Adieu, mon cher ami, mille remerciements de votre bonne lettre et de vos volumes qui m’amusent extrêmement. Je revis par eux. Vous parlez de Romieu admirablement, mais je regretterai toujours que vous ne nous disiez pas votre opinion sur Mme Leriche ou Virginie.

P. MÉRIMÉE.


Dimanche soir.

Madame [16],

J’aurai l’honneur de diner avec vous jeudi. Je voulais aller vous voir, mais je me suis toujours trouvé trop mélancolique. Toutes les fois que je reviens de voyage, je suis horriblement triste et misanthrope pour quelque temps. Je crains encore que vous n’ayez marié quelques-unes de vos petites demoiselles blondes, ce qui me vexe beaucoup, car je comptais sur elles pour mon hiver.

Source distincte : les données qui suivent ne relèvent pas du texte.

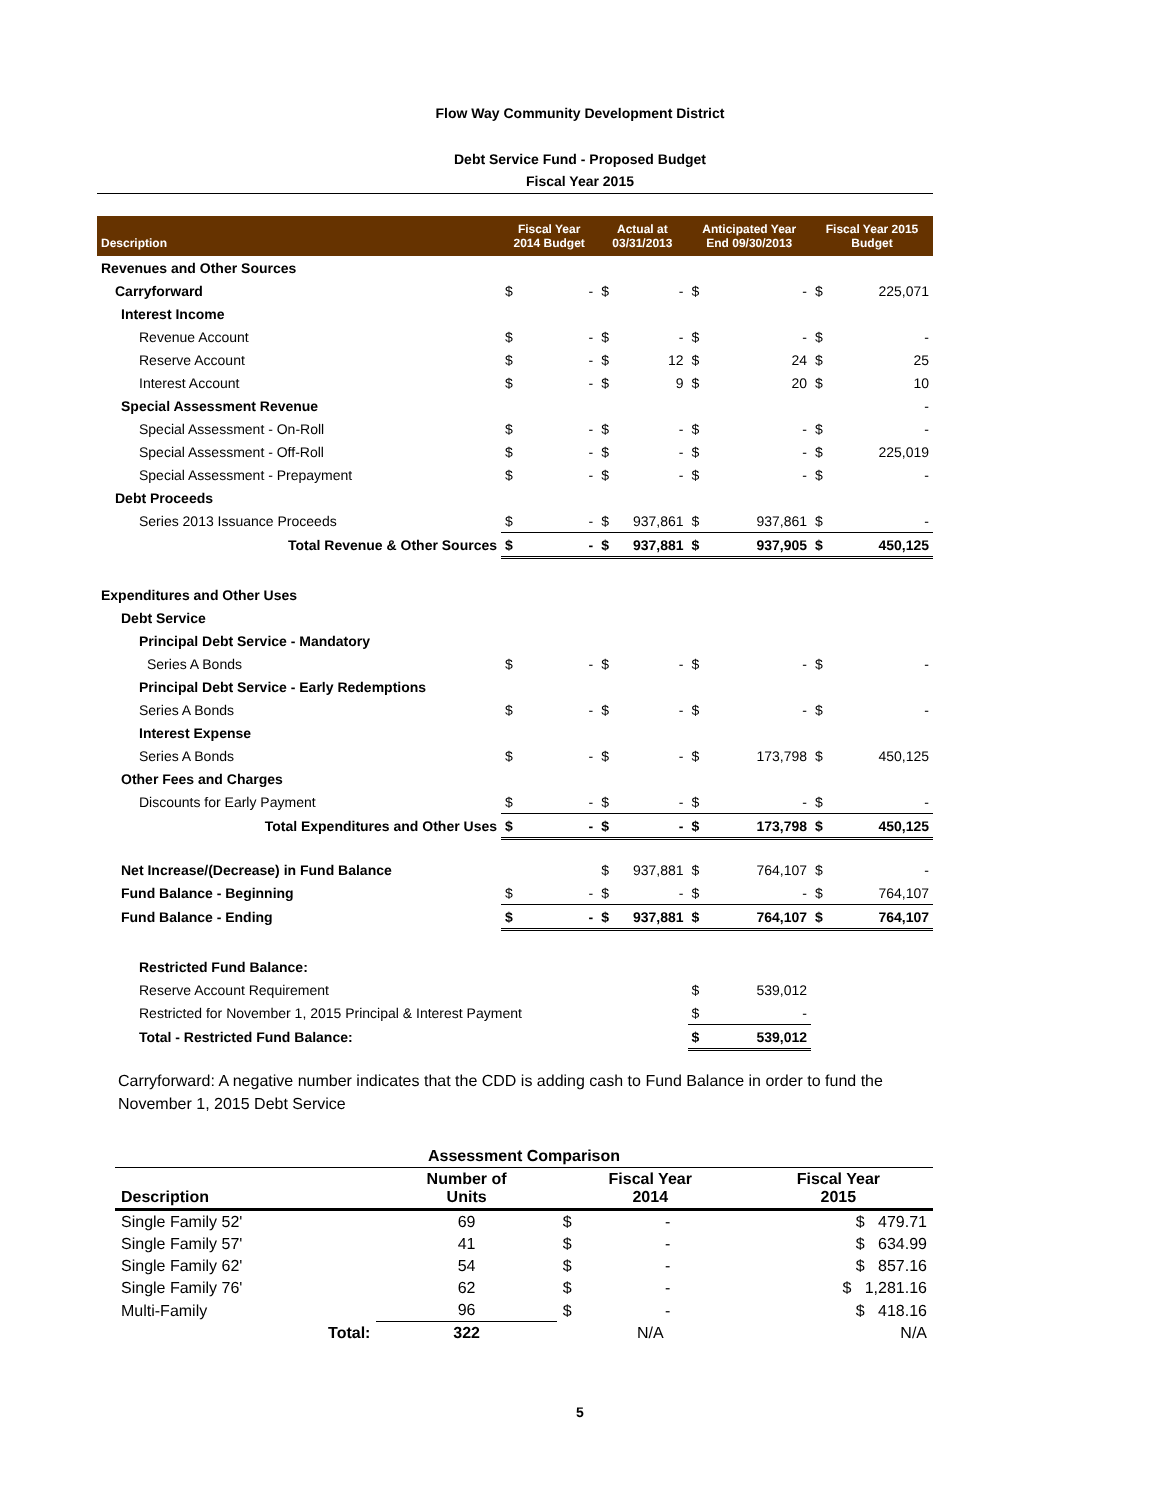Flow Way Community Development District
Debt Service Fund - Proposed Budget
Fiscal Year 2015
| Description | Fiscal Year 2014 Budget | | Actual at 03/31/2013 | | Anticipated Year End 09/30/2013 | | Fiscal Year 2015 Budget | |
| --- | --- | --- | --- | --- | --- | --- | --- | --- |
| Revenues and Other Sources | | | | | | | | |
| Carryforward | $ | - | $ | - | $ | - | $ | 225,071 |
| Interest Income | | | | | | | | |
| Revenue Account | $ | - | $ | - | $ | - | $ | - |
| Reserve Account | $ | - | $ | 12 | $ | 24 | $ | 25 |
| Interest Account | $ | - | $ | 9 | $ | 20 | $ | 10 |
| Special Assessment Revenue | | | | | | | | - |
| Special Assessment - On-Roll | $ | - | $ | - | $ | - | $ | - |
| Special Assessment - Off-Roll | $ | - | $ | - | $ | - | $ | 225,019 |
| Special Assessment - Prepayment | $ | - | $ | - | $ | - | $ | - |
| Debt Proceeds | | | | | | | | |
| Series 2013 Issuance Proceeds | $ | - | $ | 937,861 | $ | 937,861 | $ | - |
| Total Revenue & Other Sources | $ | - | $ | 937,881 | $ | 937,905 | $ | 450,125 |
| Expenditures and Other Uses | | | | | | | | |
| Debt Service | | | | | | | | |
| Principal Debt Service - Mandatory | | | | | | | | |
| Series A Bonds | $ | - | $ | - | $ | - | $ | - |
| Principal Debt Service - Early Redemptions | | | | | | | | |
| Series A Bonds | $ | - | $ | - | $ | - | $ | - |
| Interest Expense | | | | | | | | |
| Series A Bonds | $ | - | $ | - | $ | 173,798 | $ | 450,125 |
| Other Fees and Charges | | | | | | | | |
| Discounts for Early Payment | $ | - | $ | - | $ | - | $ | - |
| Total Expenditures and Other Uses | $ | - | $ | - | $ | 173,798 | $ | 450,125 |
| Net Increase/(Decrease) in Fund Balance | | | $ | 937,881 | $ | 764,107 | $ | - |
| Fund Balance - Beginning | $ | - | $ | - | $ | - | $ | 764,107 |
| Fund Balance - Ending | $ | - | $ | 937,881 | $ | 764,107 | $ | 764,107 |
| Restricted Fund Balance: | | | | | | | | |
| Reserve Account Requirement | | | | | $ | 539,012 | | |
| Restricted for November 1, 2015 Principal & Interest Payment | | | | | $ | - | | |
| Total - Restricted Fund Balance: | | | | | $ | 539,012 | | |
Carryforward: A negative number indicates that the CDD is adding cash to Fund Balance in order to fund the November 1, 2015 Debt Service
| Assessment Comparison | | | | |
| --- | --- | --- | --- | --- |
| Description | Number of Units | Fiscal Year 2014 | | Fiscal Year 2015 |
| Single Family 52' | 69 | $ | - | $ 479.71 |
| Single Family 57' | 41 | $ | - | $ 634.99 |
| Single Family 62' | 54 | $ | - | $ 857.16 |
| Single Family 76' | 62 | $ | - | $ 1,281.16 |
| Multi-Family | 96 | $ | - | $ 418.16 |
| Total: | 322 | N/A | | N/A |
5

Mme de F... nous a raconté ce soir qu’elle a une fille de sept ans qui aime les lettres et qui fait des compositions sur les sujets qu’on donne à sa sœur aînée. Le sujet donné était le plaisir d’un retour de voyage. La composition de la petite fille finissait ainsi : « En rentrant dans sa maison, il trouva un bonheur auquel il ne s’attendait pas. Sa femme avait eu deux enfants. Il en fut si heureux qu’il est mort de joie. »


Dimanche»

Mon cher ami [17],

J’attends de pied ferme les lithographies ; je vous remercie beaucoup de toute la peine que vous avez prise à cette occasion.

J’ai lu avec le plus grand plaisir les quatre volumes de M. d’Haussonville. Il a résolu, selon moi, un problème bien difficile : écrire l’histoire d’une province sans refaire l’histoire de France et sans tomber dans des détails où les provinciaux seuls se plaisent. Le style est excellent. De tout point l’auteur est un gibier académique. Mais le point important est de savoir s’il doit se présenter cette fois pour remplacer M. de Tocqueville. Je serais bien embarrassé pour lui donner un conseil. Cependant, voici mes principes en cette matière : ne se présenter carrément comme candidat que lorsqu’on a la certitude de disputer l’élection ; rien de plus triste que de s’être présenté pour avoir trois ou quatre voix. On est classé parmi les...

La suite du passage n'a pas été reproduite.